→ **TEXT PROVIDED**:

^^^^^^^^^^^^^^^^

EU Structural Funds: European Parliament wants stronger rules and more transparency

The European Parliament today demanded stronger rules and more transparency for EU structural funds in the next financing period 2013 to 2020. National authorities in charge of paying out the money should be subject to a certification procedure, the European Parliament said in a Report tabled by the Vice-Chairman of the Regional Development Committee, Markus Pieper MEP.

EU money should only be paid out if the Member State has properly implemented EU legislation, for example concerning public procurement or price regulation. In order to combat fraud, the European Parliament demands "a procedure for the systematic interruption and suspension of payments" as soon as evidence suggests a misuse of EU funds. Funding pledges should be offset against improperly received funds not yet paid back. In addition, the EU Commission should publish an annual "failure scoreboard", the Parliament said. Markus Pieper said: "The European Commission must take a closer look at where and how its billions of Euros in structural funds are being used. Controls must be concentrated in those areas that had the biggest problems in the past".

In addition, the EU structural funds should provide bigger support for border regions. The European Parliament today proposed to raise their share in the structural funds from 2.5% today to 7% in the future. Assuming the overall budget for structural funds would remain stable, this would amount to a rise from €7.8 billion today to €18 billion in the next financing period. "We need more cross-border motorway connections, railway lines, and shipping possibilities in order to generate economic growth", Mr Pieper said.

The European Parliament was divided over the question of introducing a new funding category for relatively well-off regions with a GDP between 75% and 90% of the EU average. The Socialists and Greens continue to push for the introduction of such a new fund, which would cost up to €20 billion in the next financing period. "Establishing a new fund on a permanent basis would remove all incentives for these regions to use EU money efficiently in order to provide structural improvements. It's easy to lie back and to nothing", Mr Pieper concluded.

^^^^^^^^^^^^^^^^

→ **DATA PROVIDED**:
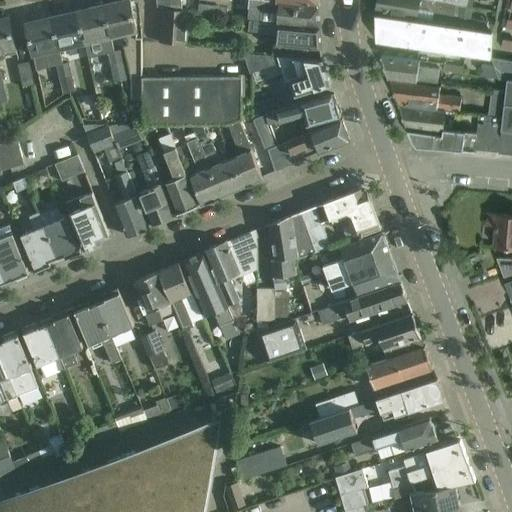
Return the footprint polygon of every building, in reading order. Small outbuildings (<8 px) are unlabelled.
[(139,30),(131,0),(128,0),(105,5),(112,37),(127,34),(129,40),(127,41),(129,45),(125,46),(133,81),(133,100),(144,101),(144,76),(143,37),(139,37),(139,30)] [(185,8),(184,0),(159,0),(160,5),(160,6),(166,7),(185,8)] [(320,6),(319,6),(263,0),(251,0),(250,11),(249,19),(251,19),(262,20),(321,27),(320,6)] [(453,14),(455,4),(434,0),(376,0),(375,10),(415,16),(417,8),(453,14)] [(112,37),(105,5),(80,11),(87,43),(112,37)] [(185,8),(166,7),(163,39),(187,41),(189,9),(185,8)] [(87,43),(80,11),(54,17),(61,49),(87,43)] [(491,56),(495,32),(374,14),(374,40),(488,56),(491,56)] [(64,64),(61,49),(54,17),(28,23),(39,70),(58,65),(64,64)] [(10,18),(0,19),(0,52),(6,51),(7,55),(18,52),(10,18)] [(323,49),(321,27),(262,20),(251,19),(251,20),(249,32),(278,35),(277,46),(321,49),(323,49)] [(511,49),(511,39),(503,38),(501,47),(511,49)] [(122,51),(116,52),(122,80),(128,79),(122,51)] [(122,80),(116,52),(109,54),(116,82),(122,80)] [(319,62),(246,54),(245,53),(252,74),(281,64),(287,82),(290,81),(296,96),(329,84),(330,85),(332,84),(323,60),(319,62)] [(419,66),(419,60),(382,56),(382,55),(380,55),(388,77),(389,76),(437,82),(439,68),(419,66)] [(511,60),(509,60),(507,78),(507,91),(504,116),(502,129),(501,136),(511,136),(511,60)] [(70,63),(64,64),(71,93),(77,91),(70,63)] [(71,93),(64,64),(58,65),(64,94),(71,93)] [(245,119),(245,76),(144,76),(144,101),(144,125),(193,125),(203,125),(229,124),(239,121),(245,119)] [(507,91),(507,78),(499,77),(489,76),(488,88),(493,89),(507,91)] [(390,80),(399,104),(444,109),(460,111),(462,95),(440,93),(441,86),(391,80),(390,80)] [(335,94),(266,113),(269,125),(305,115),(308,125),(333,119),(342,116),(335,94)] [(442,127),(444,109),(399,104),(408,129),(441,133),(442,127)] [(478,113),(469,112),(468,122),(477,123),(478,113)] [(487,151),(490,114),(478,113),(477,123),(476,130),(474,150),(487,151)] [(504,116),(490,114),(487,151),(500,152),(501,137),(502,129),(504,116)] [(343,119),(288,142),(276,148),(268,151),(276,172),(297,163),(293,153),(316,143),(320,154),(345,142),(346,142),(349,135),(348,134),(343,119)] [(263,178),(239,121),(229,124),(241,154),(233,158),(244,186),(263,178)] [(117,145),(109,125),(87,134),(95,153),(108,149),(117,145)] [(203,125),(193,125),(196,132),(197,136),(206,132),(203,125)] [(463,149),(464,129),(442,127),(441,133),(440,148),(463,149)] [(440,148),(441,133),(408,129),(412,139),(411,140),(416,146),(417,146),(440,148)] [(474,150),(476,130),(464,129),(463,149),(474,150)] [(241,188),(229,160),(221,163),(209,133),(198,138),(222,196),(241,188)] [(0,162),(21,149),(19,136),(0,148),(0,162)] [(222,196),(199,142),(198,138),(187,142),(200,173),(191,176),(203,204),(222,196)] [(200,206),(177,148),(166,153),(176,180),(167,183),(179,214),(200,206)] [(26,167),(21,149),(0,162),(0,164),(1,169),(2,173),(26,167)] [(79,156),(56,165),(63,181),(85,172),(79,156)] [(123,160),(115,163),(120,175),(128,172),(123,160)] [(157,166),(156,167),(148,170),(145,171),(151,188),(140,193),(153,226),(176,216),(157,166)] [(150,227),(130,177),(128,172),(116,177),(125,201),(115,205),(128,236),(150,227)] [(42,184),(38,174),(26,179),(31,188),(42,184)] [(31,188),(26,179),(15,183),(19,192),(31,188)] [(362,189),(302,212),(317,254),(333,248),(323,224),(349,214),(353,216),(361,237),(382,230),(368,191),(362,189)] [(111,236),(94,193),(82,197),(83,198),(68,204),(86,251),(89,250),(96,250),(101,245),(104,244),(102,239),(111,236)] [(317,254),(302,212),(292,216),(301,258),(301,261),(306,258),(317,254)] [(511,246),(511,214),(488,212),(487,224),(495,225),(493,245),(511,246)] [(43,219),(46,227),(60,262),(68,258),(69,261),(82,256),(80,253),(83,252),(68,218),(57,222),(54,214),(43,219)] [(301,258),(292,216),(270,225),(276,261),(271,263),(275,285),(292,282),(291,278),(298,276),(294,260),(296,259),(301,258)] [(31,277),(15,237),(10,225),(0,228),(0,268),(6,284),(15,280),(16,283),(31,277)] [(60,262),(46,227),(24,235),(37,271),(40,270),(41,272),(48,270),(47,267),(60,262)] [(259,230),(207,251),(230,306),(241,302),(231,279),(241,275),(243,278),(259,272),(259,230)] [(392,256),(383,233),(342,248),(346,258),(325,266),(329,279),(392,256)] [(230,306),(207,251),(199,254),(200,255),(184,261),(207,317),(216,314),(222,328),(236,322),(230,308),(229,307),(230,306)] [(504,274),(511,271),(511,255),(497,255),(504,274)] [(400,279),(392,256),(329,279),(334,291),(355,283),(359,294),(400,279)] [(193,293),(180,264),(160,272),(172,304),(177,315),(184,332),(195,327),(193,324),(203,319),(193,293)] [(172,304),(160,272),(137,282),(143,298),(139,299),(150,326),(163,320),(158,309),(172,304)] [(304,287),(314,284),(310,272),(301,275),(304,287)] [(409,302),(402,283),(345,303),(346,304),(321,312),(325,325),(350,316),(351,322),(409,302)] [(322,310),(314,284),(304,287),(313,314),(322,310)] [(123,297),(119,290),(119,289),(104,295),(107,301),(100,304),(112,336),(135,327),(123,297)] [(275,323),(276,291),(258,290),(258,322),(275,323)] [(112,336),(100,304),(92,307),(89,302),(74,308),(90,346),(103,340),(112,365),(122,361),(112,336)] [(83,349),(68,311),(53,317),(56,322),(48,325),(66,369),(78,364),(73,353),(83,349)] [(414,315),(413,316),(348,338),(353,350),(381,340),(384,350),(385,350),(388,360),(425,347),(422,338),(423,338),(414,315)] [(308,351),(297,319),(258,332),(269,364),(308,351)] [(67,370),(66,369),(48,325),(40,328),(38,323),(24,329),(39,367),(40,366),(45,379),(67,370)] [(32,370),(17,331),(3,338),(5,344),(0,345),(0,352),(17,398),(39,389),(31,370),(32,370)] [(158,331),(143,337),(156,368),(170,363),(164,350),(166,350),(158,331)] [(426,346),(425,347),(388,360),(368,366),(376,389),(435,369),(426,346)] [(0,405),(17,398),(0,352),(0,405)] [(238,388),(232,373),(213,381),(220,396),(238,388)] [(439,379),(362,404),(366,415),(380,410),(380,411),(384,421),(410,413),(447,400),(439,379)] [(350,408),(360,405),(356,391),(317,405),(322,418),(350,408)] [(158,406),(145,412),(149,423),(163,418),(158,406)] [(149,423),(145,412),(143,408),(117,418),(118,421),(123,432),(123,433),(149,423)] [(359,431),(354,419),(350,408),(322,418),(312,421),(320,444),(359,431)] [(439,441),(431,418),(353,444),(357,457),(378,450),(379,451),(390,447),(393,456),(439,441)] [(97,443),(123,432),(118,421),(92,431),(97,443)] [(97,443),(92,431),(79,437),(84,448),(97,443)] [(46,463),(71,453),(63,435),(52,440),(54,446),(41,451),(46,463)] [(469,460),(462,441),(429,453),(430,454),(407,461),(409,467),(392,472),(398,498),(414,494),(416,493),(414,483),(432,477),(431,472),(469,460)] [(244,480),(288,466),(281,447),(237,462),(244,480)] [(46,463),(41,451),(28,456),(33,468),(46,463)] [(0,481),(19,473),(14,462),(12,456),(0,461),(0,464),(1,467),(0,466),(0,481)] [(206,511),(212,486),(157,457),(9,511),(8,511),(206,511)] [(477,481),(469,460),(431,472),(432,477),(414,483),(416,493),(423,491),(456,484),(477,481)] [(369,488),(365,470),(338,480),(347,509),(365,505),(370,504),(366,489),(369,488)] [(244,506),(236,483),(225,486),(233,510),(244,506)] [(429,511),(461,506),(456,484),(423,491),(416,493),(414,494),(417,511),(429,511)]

^^^^^^^^^^^^^^^^

→ **TASKS TO COMPLETE**:
a. In the article on EU structural funds, quote everything from "EU Structural Funds: European" down to "Markus Pieper MEP.".
b. Answer these questions from the article on EU structural funds:
(i) Who tabled the Report in which the European Parliament set out its demands?
(ii) To what share of the structural funds did the Parliament propose raising support for border regions?
(iii) How much would the new fund pushed by the Socialists and Greens cost in the next financing period?

→ **ANSWERS TO THE EXERCISE**:
a.
EU Structural Funds: European Parliament wants stronger rules and more transparency

The European Parliament today demanded stronger rules and more transparency for EU structural funds in the next financing period 2013 to 2020. National authorities in charge of paying out the money should be subject to a certification procedure, the European Parliament said in a Report tabled by the Vice-Chairman of the Regional Development Committee, Markus Pieper MEP.

b.
(i) Markus Pieper MEP, Vice-Chairman of the Regional Development Committee
(ii) 7%, up from 2.5% today
(iii) Up to €20 billion